Se tratam de violações de direitos humanos em que a tutela do Estado – nesse caso, do Tribunal de Justiça do Estado de Minas Gerais e das demais Instituições de Justiça – deve assegurar a ampla participação com qualificação técnica, sob o risco de violar novamente os direitos humanos de todos.

O paradigma que está colocado para o Sistema de Justiça é o da democratização do acesso à justiça, para que realize não somente a jurisdição, mas que represente a concretização dos valores constitucionais e dos direitos humanos.

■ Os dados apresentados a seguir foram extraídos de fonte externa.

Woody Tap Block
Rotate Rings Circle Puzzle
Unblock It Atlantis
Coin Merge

A quase um ano do crime da Vale, os atingidos estão desprotegidos por não terem uma Assessoria Técnica que os ajude na luta por reparação integral. A Assessoria Técnica é uma inovação na garantia dos direitos humanos em conflitos socioambientais, pois respeita a centralidade da vítima no processo de reparação, com a produção de dados técnicos independentes, ampliação da participação com a criação de mais espaços qualificados de informação e participação, e criação de resiliência dos atingidos na continuidade do processo de reparação que deve se prolongar ao longo do tempo, tendo em vista a gravidade do dano ao meio ambiente e à saúde de todos. Enquanto isso, vemos a atuação sistêmica da Vale no território, com desrespeito aos direitos em todos os níveis do processo.

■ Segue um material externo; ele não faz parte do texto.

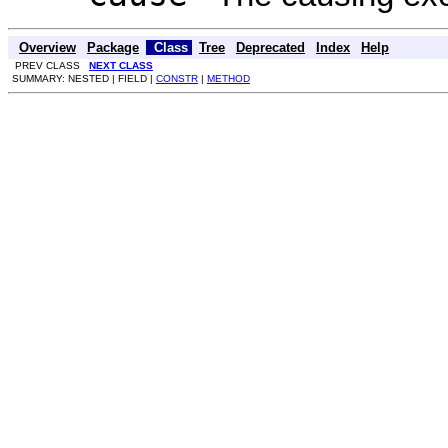
Overview
Package
Class
Tree
Deprecated
Index
Help
PREV CLASS
NEXT CLASS
SUMMARY: NESTED | FIELD |
CONSTR
|
METHOD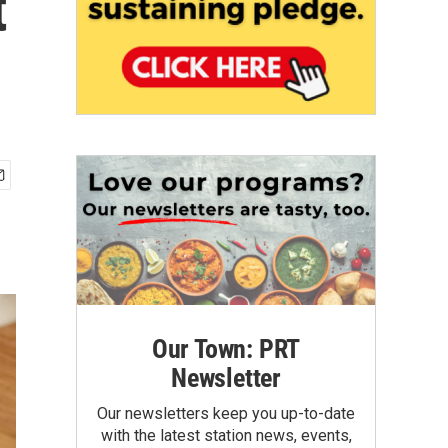
t
Our Town: PRT
Newsletter
Our newsletters keep you up-to-date
with the latest station news, events,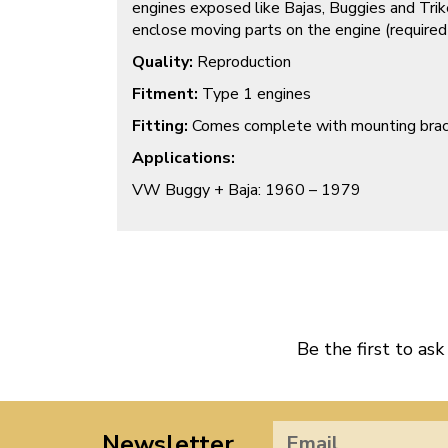
engines exposed like Bajas, Buggies and Trik
enclose moving parts on the engine (require
Quality:
Reproduction
Fitment:
Type 1 engines
Fitting:
Comes complete with mounting bra
Applications:
VW Buggy + Baja: 1960 – 1979
Be the first to ask
Newsletter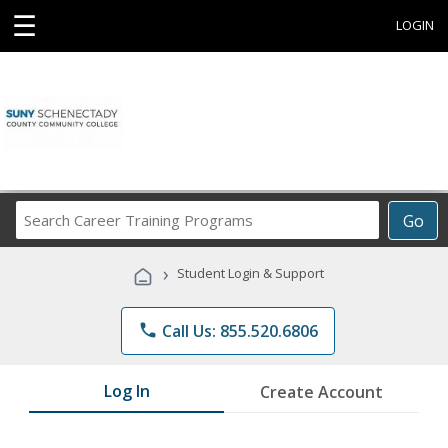
☰
LOGIN
Search
Go
Career
Training
›
Student Login & Support
Programs
phone
Call Us: 855.520.6806
Log In
Create Account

A proposta para que o pagamento do auxílio emergencial seja pago no valor de 50% de um salário mínimo para quem já recebia o auxílio, em sua maioria, serve somente para minimizar os gastos da Vale no processo de mitigação e reparação integral dos danos causados pela empresa na bacia do Paraopeba.

Como reflexo de tal decisão, a Vale já iniciou o processo de corte de fornecimento de água em diversos territórios afetados, para excluir ainda mais o número de pessoas inscritas em programas que também teriam direito à continuidade no recebimento do auxílio emergencial. Ainda, diversos atingidos que deram entrada no pedido do auxílio emergencial ainda se encontram desassistidos, sem saber como recorrer, vez que a execução do pagamento emergencial se encontra na mão da empresa violadora.

A Vale vai cada vez mais ganhando tempo, enrolando os atingidos/as e apresentando para mídia e para a sociedade que está realizando programas e ações para resolução de todas as questões dos atingidos/as, quando de fato, como denunciam os atingidos/as, nada é resolvido. Tal lógica atende somente aos seus acionistas e investidores, para os quais a responsabilidade social da empresa é aquela apresentada em seus relatórios anuais, ainda que não haja seja reflexo da realidade.

Toda luta é justa, e a dos atingidos/as deve continuar para não perder o que conquistamos e para conquistar mais direitos. A luta deve ser daqueles que neste primeiro momento conquistaram mais direitos e dos que estão tendo o direito violado. A união faz a força. Seguiremos em luta com os atingidos/as e que não fique nenhum atingido sem amparo e sem seu direito.